> _TASKS AND EXERCISES_
a. Could you edit the Zaragoza campsite thread from "hi piedodger, one" up to and including "(May 6, 2006)", putting "canopy" in place of "overhang"?
b. Which usernames head the posts in the Zaragoza campsite thread?
c. What comes next in the Zaragoza campsite thread after its final post? Write that next part.

> _DOCUMENT EXTRACT_

_ _ _ _ _ _ _

# new zaragoza site



## seanoo (Mar 31, 2007)

hi all, just a quickie about this site in zaragoza. cracking site, very cold at the mo and windy but an excellent stopover on your way up or down through spain. paid 15 euros for tonite but 4 euros of that was for electric which is a bit steep but its got free wifi so i'm not gonna moan. well signed as well. co-rds N41.638939815992586 W0.9419059753417969 . the site is in a new developement so all the roads are new but if you follow these co-ords then you will pick up the signs. all the best sean


----------



## PIEDODGER (Aug 22, 2008)

thanks seenoo, will be their Monday night!


----------



## seanoo (Mar 31, 2007)

hi piedodger, one thing is you might want to be careful as the site entrance has a dodgy overhang and is quite tight. you'll see that someone has hit it before!! safe trip, sean


----------



## sennen523 (May 6, 2006)

*Camping Zaragoza.*

Thanks seanoo, 
Staying there on 14th Jan.(Weds) Is it easy to find from the A2 Madrid road? We will be approaching Zaragoza on the AP-68 from Pamplona. I have the sites GPS.

_ _ _ _ _ _ _

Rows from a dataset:
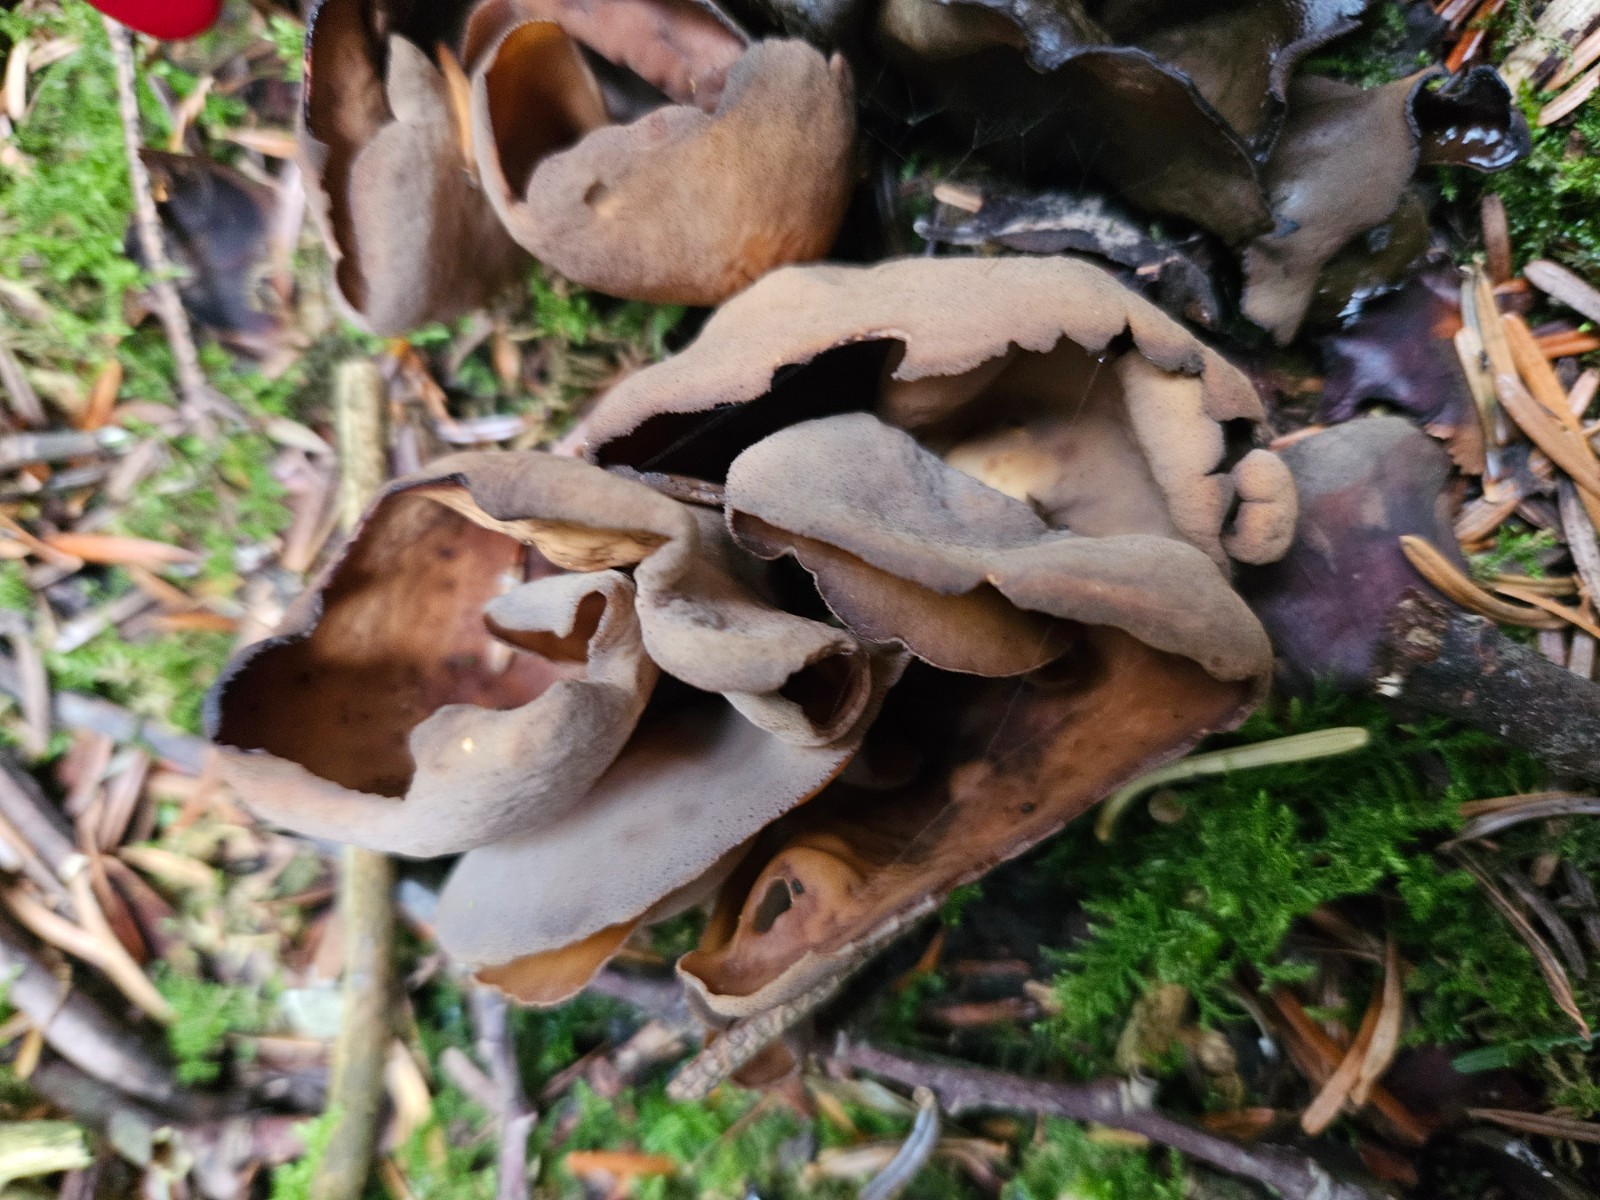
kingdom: Fungi
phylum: Ascomycota
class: Pezizomycetes
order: Pezizales
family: Otideaceae
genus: Otidea
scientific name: Otidea bufonia
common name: brun ørebæger
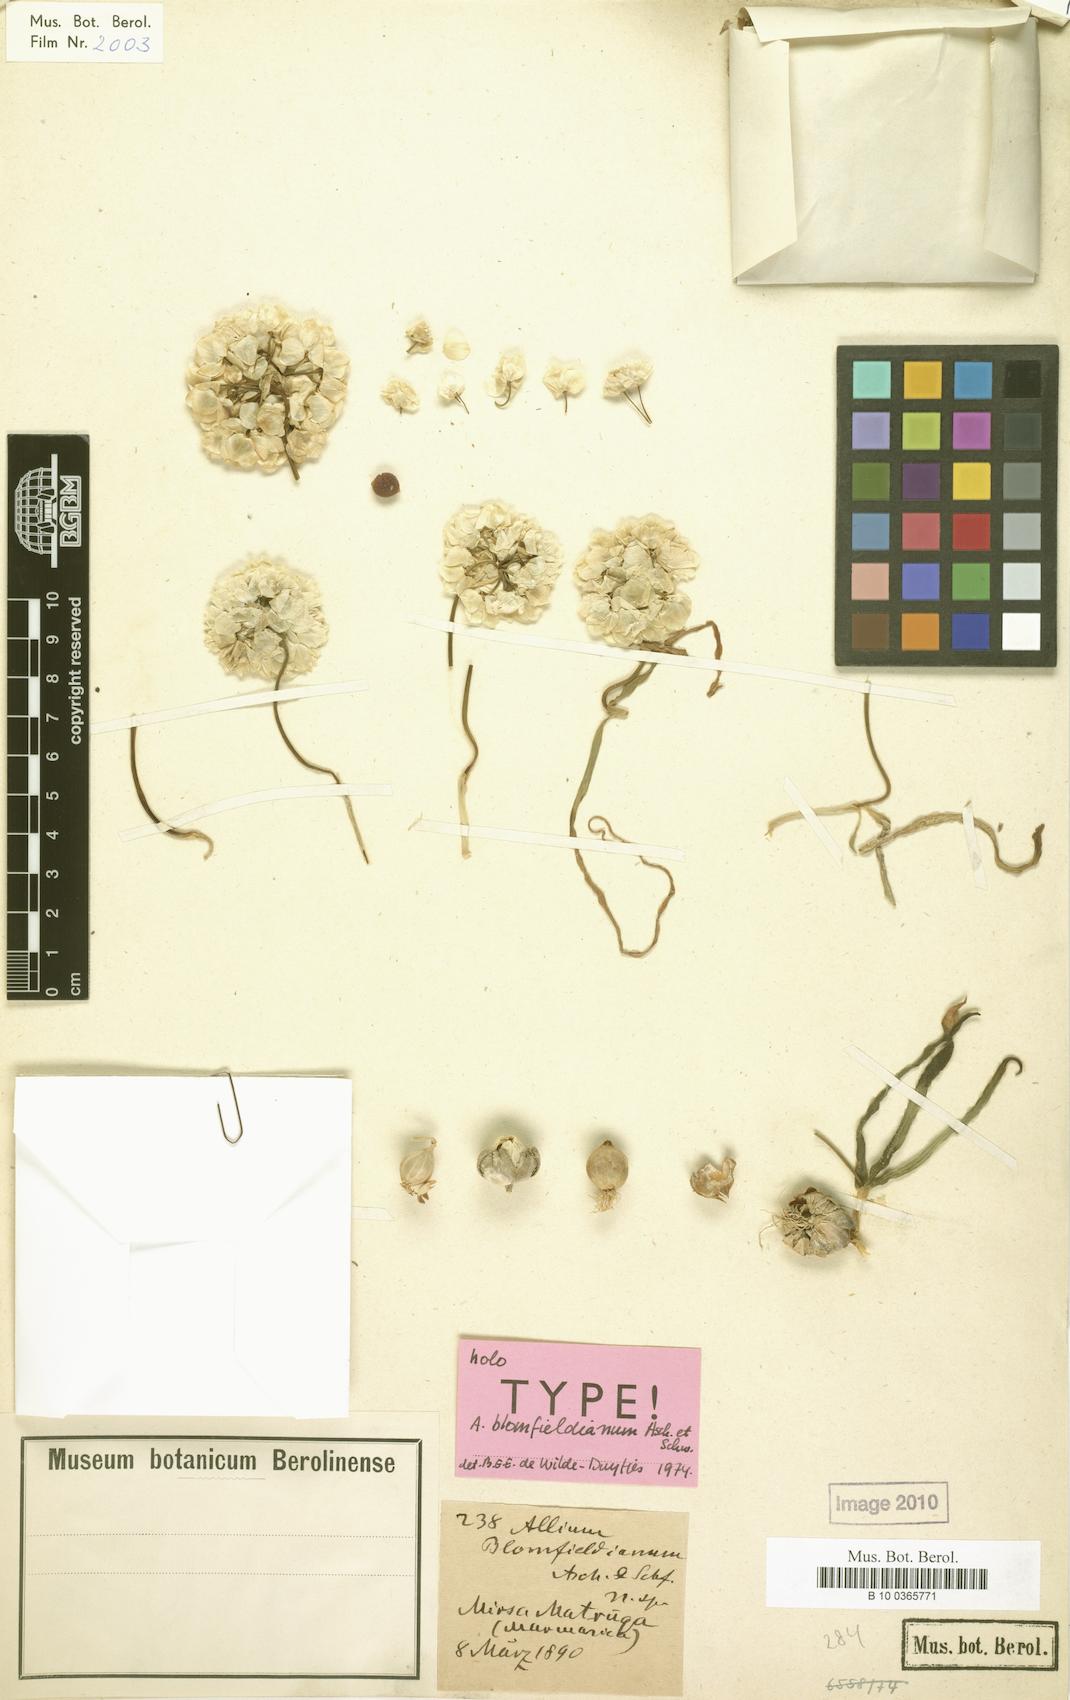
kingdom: Plantae
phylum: Tracheophyta
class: Liliopsida
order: Asparagales
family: Amaryllidaceae
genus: Allium
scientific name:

_ _ _ _ _ _ _

> _SOLVED PROBLEMS_
a.
hi piedodger, one thing is you might want to be careful as the site entrance has a dodgy canopy and is quite tight. you'll see that someone has hit it before!! safe trip, sean


----------



## sennen523 (May 6, 2006)

b. seanoo, PIEDODGER, sennen523

c.
Regards,
sennen523.


----------



## cavaqueen (Mar 27, 2006)

Hi Sean,

What are the pitch sizes like, and apart from the entrance are the roads decent ones access wise?

ta Cavaqueen


----------



## seanoo (Mar 31, 2007)

hi sennen and cavaqueen, sorry for the delay, been driving through snow all day and sat 5 hours in a jam because some numpty in a truck thought he could drive just as fast in snow! he couldnt. easy to find coming from pamplona, good signs and big pitches cavaqueen. once your in theres plenty of room to manouvre. site restaurant open too! good nite sean.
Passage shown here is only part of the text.